What is required - Copy the lines below word for word, leaving out the pictures.

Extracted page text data
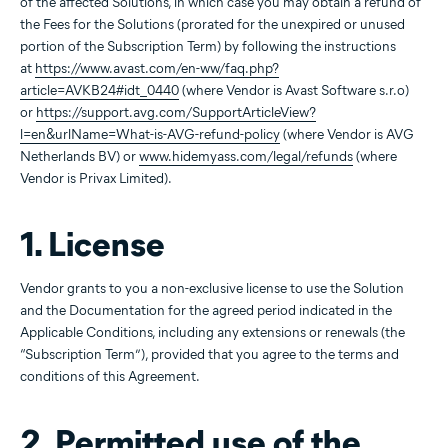
of the affected Solutions, in which case you may obtain a refund of
the Fees for the Solutions (prorated for the unexpired or unused
portion of the Subscription Term) by following the instructions
at
https://www.avast.com/en-ww/faq.php?
article=AVKB24#idt_0440
(where Vendor is Avast Software s.r.o)
or
https://support.avg.com/SupportArticleView?
l=en&urlName=What-is-AVG-refund-policy
(where Vendor is AVG
Netherlands BV) or
www.hidemyass.com/legal/refunds
(where
Vendor is Privax Limited).
1. License
Vendor grants to you a non-exclusive license to use the Solution
and the Documentation for the agreed period indicated in the
Applicable Conditions, including any extensions or renewals (the
“Subscription Term”), provided that you agree to the terms and
conditions of this Agreement.
2. Permitted use of the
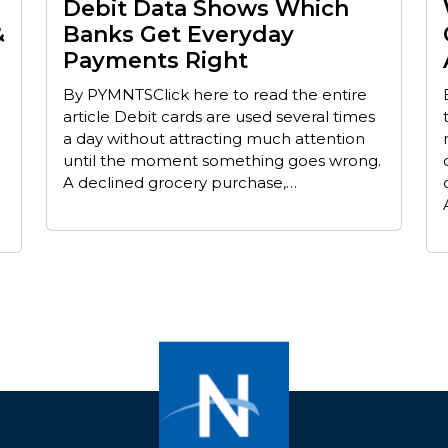
Debit Data Shows Which
&
Banks Get Everyday
Payments Right
By PYMNTSClick here to read the entire
article Debit cards are used several times
a day without attracting much attention
until the moment something goes wrong.
A declined grocery purchase,…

Task output -
of the affected Solutions, in which case you may obtain a refund of
the Fees for the Solutions (prorated for the unexpired or unused
portion of the Subscription Term) by following the instructions
at
https://www.avast.com/en-ww/faq.php?
article=AVKB24#idt_0440
(where Vendor is Avast Software s.r.o)
or
https://support.avg.com/SupportArticleView?
l=en&urlName=What-is-AVG-refund-policy
(where Vendor is AVG
Netherlands BV) or
www.hidemyass.com/legal/refunds
(where
Vendor is Privax Limited).
1. License
Vendor grants to you a non-exclusive license to use the Solution
and the Documentation for the agreed period indicated in the
Applicable Conditions, including any extensions or renewals (the
“Subscription Term”), provided that you agree to the terms and
conditions of this Agreement.
2. Permitted use of the
Debit Data Shows Which
&
Banks Get Everyday
Payments Right
By PYMNTSClick here to read the entire
article Debit cards are used several times
a day without attracting much attention
until the moment something goes wrong.
A declined grocery purchase,…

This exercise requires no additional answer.